Seeking out publicity was just one of the tactics Bernon Prentice, who replaced J.P. Morgan, Jr. as club president in 1938, used to attract new members and keep the organization afloat. In previous decades the Club had shunned publicity, preferring to maintain a low profile. A partner in the prestigious Wall Street firm of Dominick & Dominick, Prentice was an avid tennis player who had twice chaired the U.S. Davis Cup committee. At Jekyll Island, he publicized the results of golf, tennis, and lawn bowling tournaments to raise awareness of the Club’s activities. The Club also sponsored exhibition golf matches featuring professional champions such as Sam Snead.
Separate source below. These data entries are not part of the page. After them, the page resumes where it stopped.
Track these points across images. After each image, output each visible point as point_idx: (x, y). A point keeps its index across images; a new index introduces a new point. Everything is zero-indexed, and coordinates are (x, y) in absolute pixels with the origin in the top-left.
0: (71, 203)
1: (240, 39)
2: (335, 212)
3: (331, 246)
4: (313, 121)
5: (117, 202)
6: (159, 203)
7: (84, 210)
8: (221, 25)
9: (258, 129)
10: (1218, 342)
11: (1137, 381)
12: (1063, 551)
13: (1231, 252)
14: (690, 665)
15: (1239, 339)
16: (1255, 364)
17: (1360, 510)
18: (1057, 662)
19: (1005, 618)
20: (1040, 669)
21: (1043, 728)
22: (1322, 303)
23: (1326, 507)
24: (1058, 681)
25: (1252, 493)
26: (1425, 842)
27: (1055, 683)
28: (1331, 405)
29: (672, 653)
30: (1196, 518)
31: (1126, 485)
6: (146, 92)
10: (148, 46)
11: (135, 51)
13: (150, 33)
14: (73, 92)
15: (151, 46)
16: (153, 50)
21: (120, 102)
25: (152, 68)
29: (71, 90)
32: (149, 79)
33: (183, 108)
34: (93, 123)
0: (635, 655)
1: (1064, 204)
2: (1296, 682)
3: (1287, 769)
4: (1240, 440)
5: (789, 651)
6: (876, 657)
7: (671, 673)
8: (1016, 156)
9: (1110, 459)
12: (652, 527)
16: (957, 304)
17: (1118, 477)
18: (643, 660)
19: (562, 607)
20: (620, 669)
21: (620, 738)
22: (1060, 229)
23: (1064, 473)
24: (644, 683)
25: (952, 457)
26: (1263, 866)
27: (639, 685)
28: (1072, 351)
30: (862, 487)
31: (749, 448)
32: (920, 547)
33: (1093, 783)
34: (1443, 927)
Courtesy of the Coastal Georgia Historical Society
Outside The Tea House at Jekyll Island’s Great Dunes golf course in 1940
From left, Felipe A. Espil and Hugh Dudley Auchincloss with Bernon Prentice and his wife Josephine
This month’s image from the Coastal Georgia Historical Society archives was taken at the Tea House at the Great Dunes golf course in 1940 and shows (from left) Felipe A. Espil and Hugh Dudley Auchincloss with Bernon Prentice and his wife Josephine. A cropped version was featured in the New York Sun on March 23, 1940, probably as a news release from the Club. Espil was Argentina’s Ambassador to the United States from 1931 to 1943 and was married to an American socialite from Chicago, Courtney Letts Borden. Auchincloss, a wealthy stockbroker and lawyer, was at different times the stepfather of author Gore Vidal and Jacqueline Kennedy Onassis. This image shows that, although in decline in 1940, the Club was still a refuge for America’s rich and famous. Despite Prentice’s efforts, membership continued to fall, and the Club closed a few months after America entered World War II, never to reopen.
More information about the Club’s history can be found in William B. and June H. McCash’s book The Jekyll Island Club: Southern Haven for America’s Millionaires, which features a number of photographs from the Society’s Richard Everett Collection.